Galleria degli Uffizi sempre più social, la stroncatura di Daniele Radini Tedeschi

Il curatore alla Biennale di Venezia: se l'arte diventa un set fotografico che fa da contorno a influencer, pop star, starlette e imprenditrici dell’immagine si rischia un vassallaggio della cultura alle nuove tecnologie e ai predicatori social

La fila, pre pandemia, per poter ammirare i capolavori della Galleria degli Uffizi

La fila, pre pandemia, per poter ammirare i capolavori della Galleria degli Uffizi

Arte e social, connubbio che a molti piace ma che raccoglie anche critiche. E il caso della scelta della Galleria degli Uffizi di Firenze di sbarcare, dopo Tik Toc, anche su Club House.

A dare un giudizio negativo sulla scelta fiorentina è il noto storico e critico d’arte Daniele Radini Tedeschi, curatore alla Biennale di Venezia e responsabile di numerose pubblicazioni sull’arte antica e contemporanea.  “Dopo Facebook, Instagram, Twitter e Tik Tok, è di oggi la notizia che la Galleria degli Uffizi sbarcherà su ClubHouse, con la partecipazione del suo direttore Eike Schmidt a una chat sull’arte. Questo se da un lato fa parte di una strategia di marketing che la Galleria ha intrapreso negli ultimi anni per avvicinarsi sempre di più alle persone, dall’altro corre il rischio di alimentare la confusione tra la vita vera e l’arte e di rendere quest’ultima un mero oggetto delle regole di consumo e identificazione”. 

“Si tratta - aggiunge il critico - di rivendicare il diritto dell’arte a esistere non necessariamente parlando del mondo o curandosi di esso, ma affermandosi come fatto sociale libero dalle mode, dalla politica e dalla dittatura dell’algoritmo. I social network possono essere un mezzo, più o meno efficace, per avvicinare le persone all’arte ma tali devono restare.

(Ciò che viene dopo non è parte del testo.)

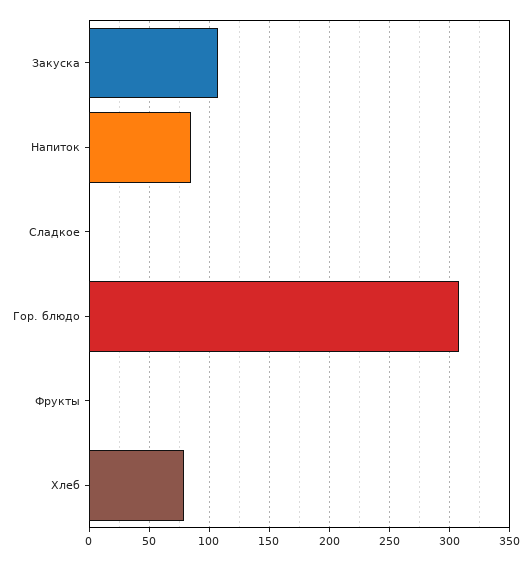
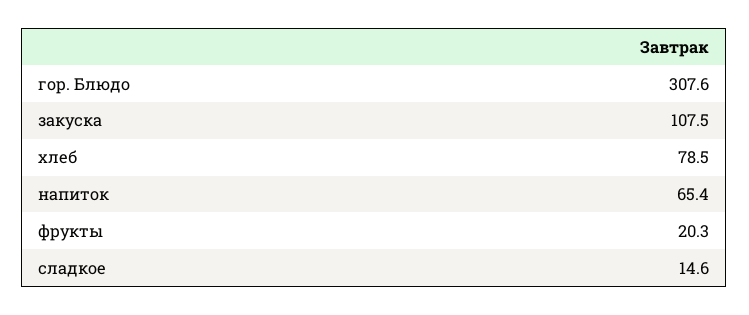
  {
    "Закуска": 107.5,
-   "Напиток": 85,
+   "Напиток": 65.4,
-   "Сладкое": 0,
+   "Сладкое": 14.6,
    "Гор. блюдо": 307.6,
-   "Фрукты": 0,
+   "Фрукты": 20.3,
    "Хлеб": 78.5
  }

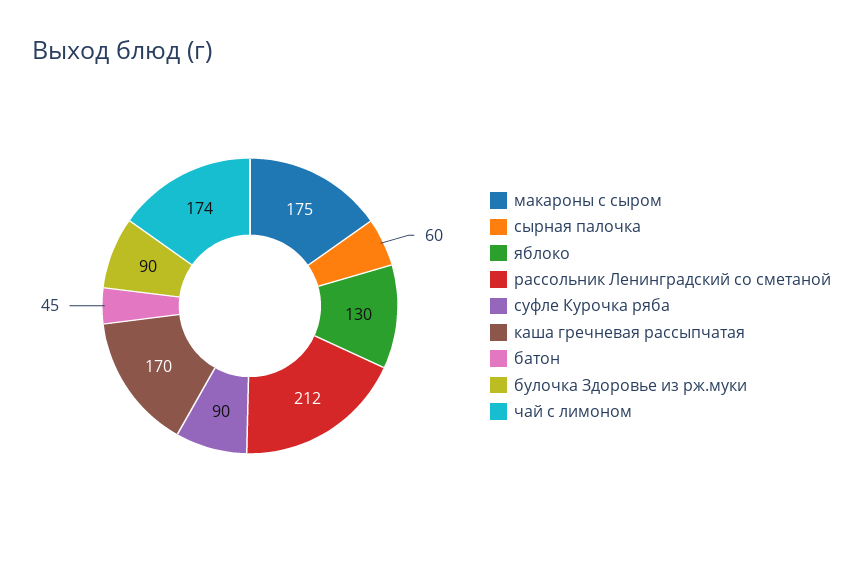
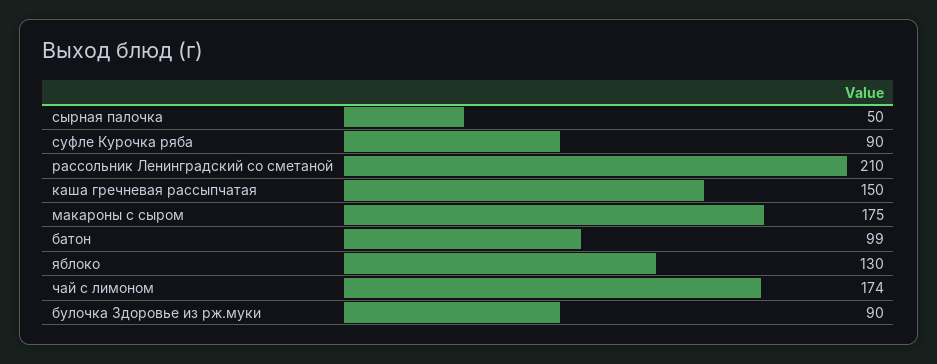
  {
    "макароны с сыром": 175,
-   "сырная палочка": 60,
+   "сырная палочка": 50,
    "яблоко": 130,
-   "рассольник Ленинградский со сметаной": 212,
+   "рассольник Ленинградский со сметаной": 210,
    "суфле Курочка ряба": 90,
-   "каша гречневая рассыпчатая": 170,
+   "каша гречневая рассыпчатая": 150,
-   "батон": 45,
+   "батон": 99,
    "булочка Здоровье из рж.муки": 90,
    "чай с лимоном": 174
  }

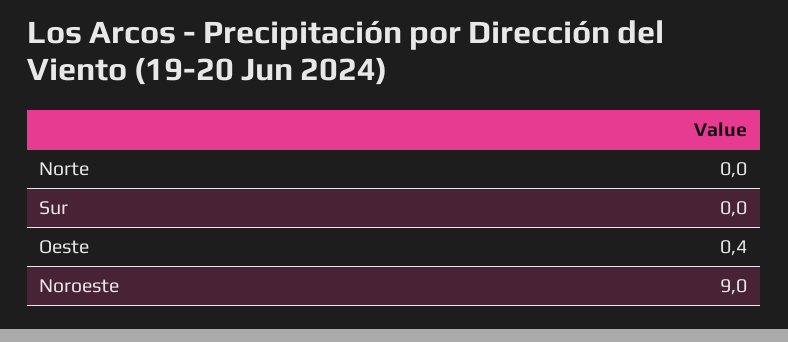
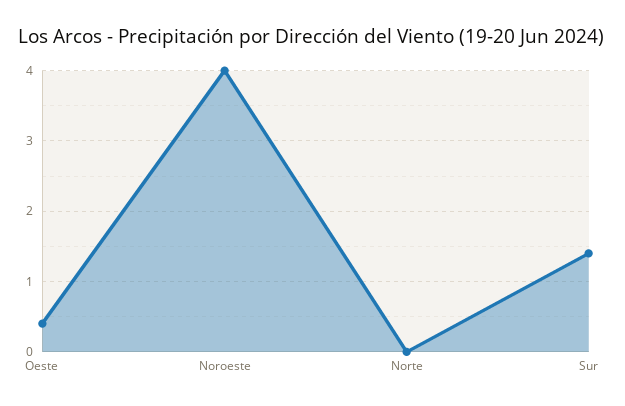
  {
    "Norte": 0,
-   "Sur": 0,
+   "Sur": 1.4,
    "Oeste": 0.4,
-   "Noroeste": 9
+   "Noroeste": 4
  }

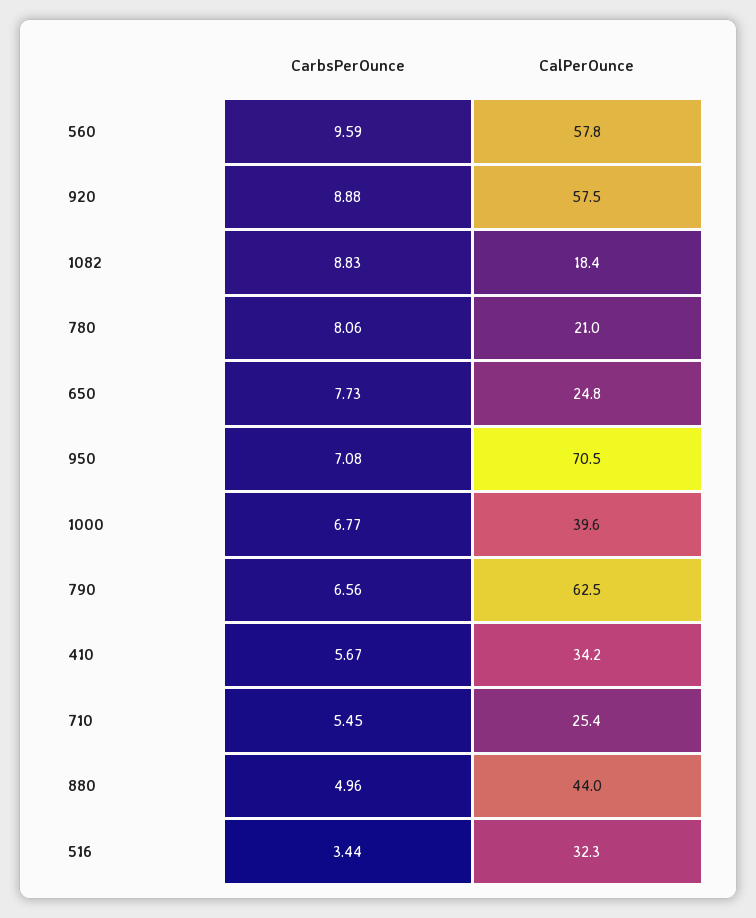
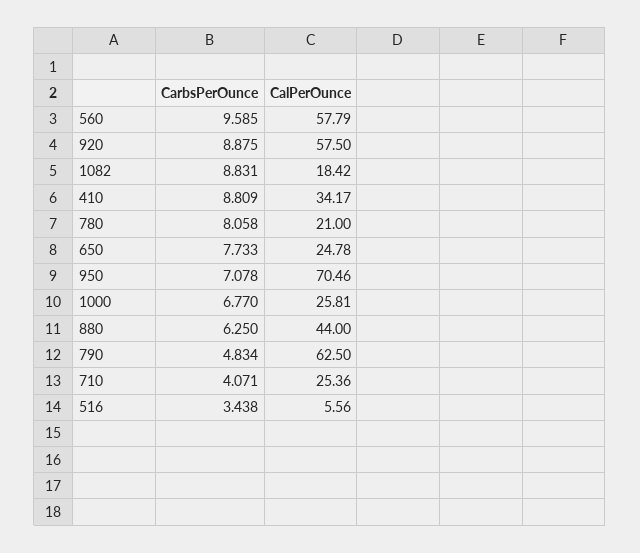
  {
    "CarbsPerOunce": {
      "560": 9.585,
      "920": 8.875,
      "1082": 8.831,
      "780": 8.058,
      "650": 7.733,
      "950": 7.078,
      "1000": 6.77,
-     "790": 6.56,
+     "790": 4.834,
-     "410": 5.67,
+     "410": 8.809,
-     "710": 5.45,
+     "710": 4.071,
-     "880": 4.96,
+     "880": 6.25,
      "516": 3.438
    },
    "CalPerOunce": {
      "560": 57.79,
      "920": 57.5,
      "1082": 18.42,
      "780": 21,
      "650": 24.78,
      "950": 70.46,
-     "1000": 39.6,
+     "1000": 25.81,
      "790": 62.5,
      "410": 34.17,
      "710": 25.36,
      "880": 44,
-     "516": 32.3
+     "516": 5.56
    }
  }

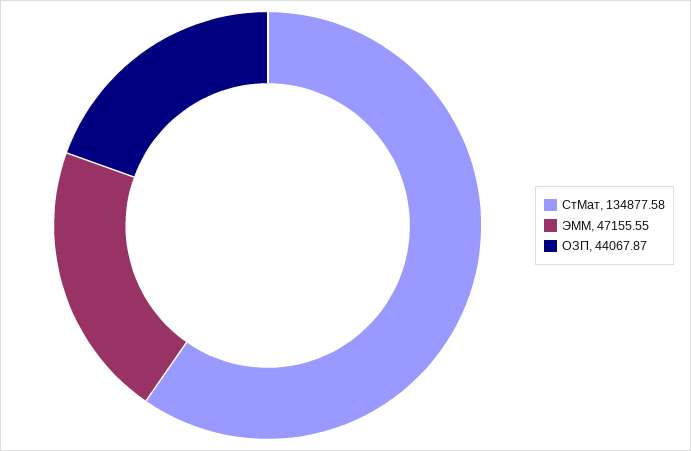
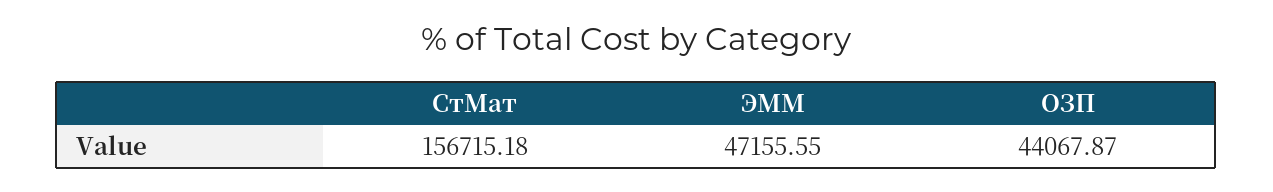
  {
-   "СтМат": 134877.58,
+   "СтМат": 156715.18,
    "ЭММ": 47155.55,
    "ОЗП": 44067.87
  }

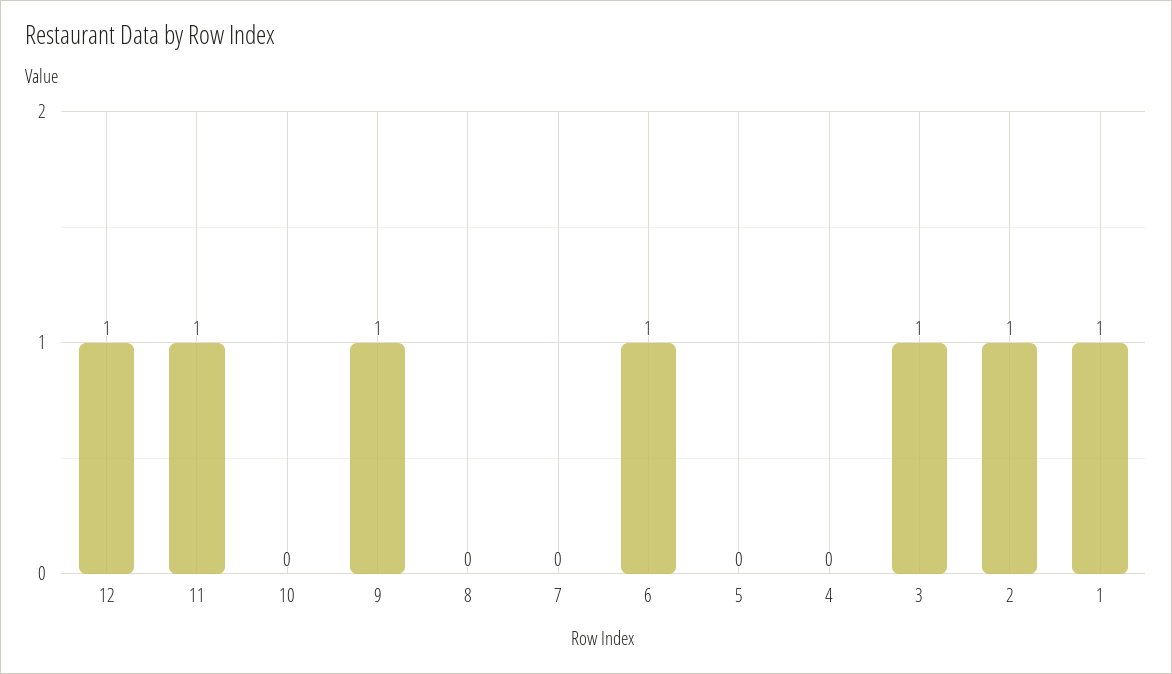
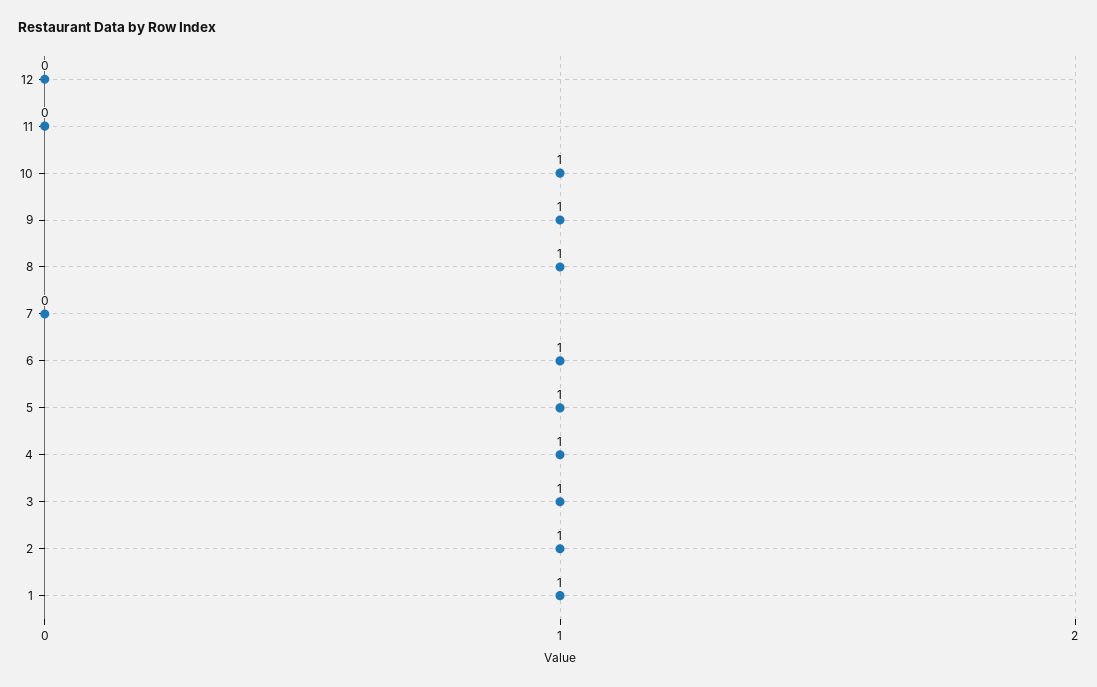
  {
-   "12": 1,
+   "12": 0,
-   "11": 1,
+   "11": 0,
-   "10": 0,
+   "10": 1,
    "9": 1,
-   "8": 0,
+   "8": 1,
    "7": 0,
    "6": 1,
-   "5": 0,
+   "5": 1,
-   "4": 0,
+   "4": 1,
    "3": 1,
    "2": 1,
    "1": 1
  }

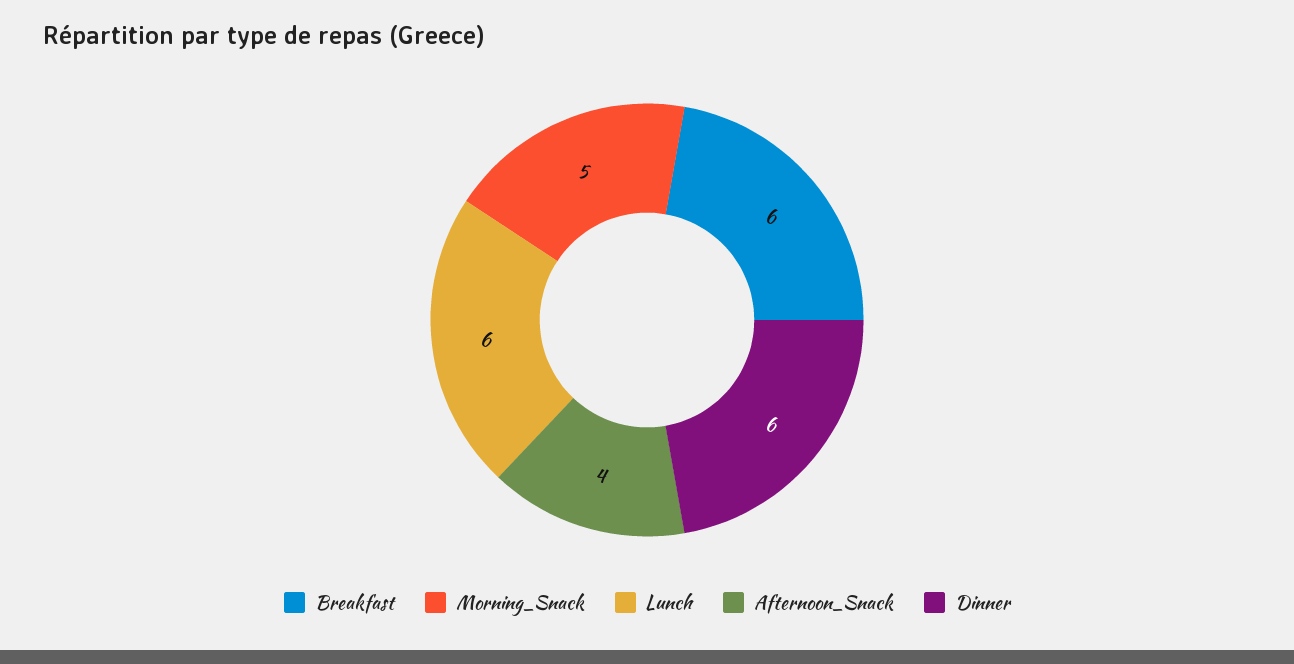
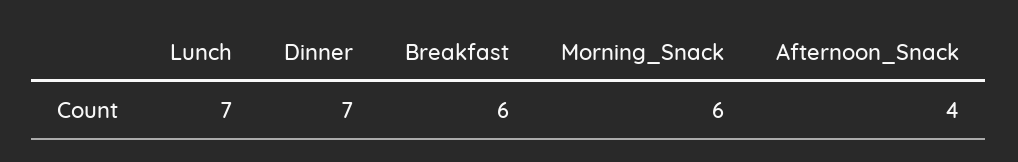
  {
    "Breakfast": 6,
-   "Morning_Snack": 5,
+   "Morning_Snack": 6,
-   "Lunch": 6,
+   "Lunch": 7,
    "Afternoon_Snack": 4,
-   "Dinner": 6
+   "Dinner": 7
  }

Quando, come è già successo in varie occasioni, le opere d’arte diventano un set fotografico che fa da contorno a influencer, pop star, starlette e imprenditrici dell’immagine si rischia una sorta di vassallaggio della cultura alle nuove tecnologie e ai nuovi predicatori social e questo non dovrebbe mai accadere”. 

“La paura – conclude la nota – è che il Museo, destinato ad essere “luogo delle Muse”, divenga luogo delle masse o per dirla come J.Baudrillard un “ipermercato della cultura” dove la spettacolarizzazione finisce per avere il dominio e la partecipazione, intesa come mero consumo di un’opera, conta più del valore espressivo, storico e identitario. Il Museo, perdendo così autorità, annulla anche il suo valore ultimo d’essere luogo di esperienza culturale profonda su se stessi e sul presente che si vive. Cedere alle lusinghe dei numeri, dei consensi digitali, dei follower al posto dei visitatori contribuisce ad alimentare un nuovo costrutto secondo cui sono l’arte e la cultura a dover rincorrere le masse, quando invece, ciò a cui dovremmo aspirare, a partire dai grandi musei della nostra bella Italia, è esattamente il contrario”.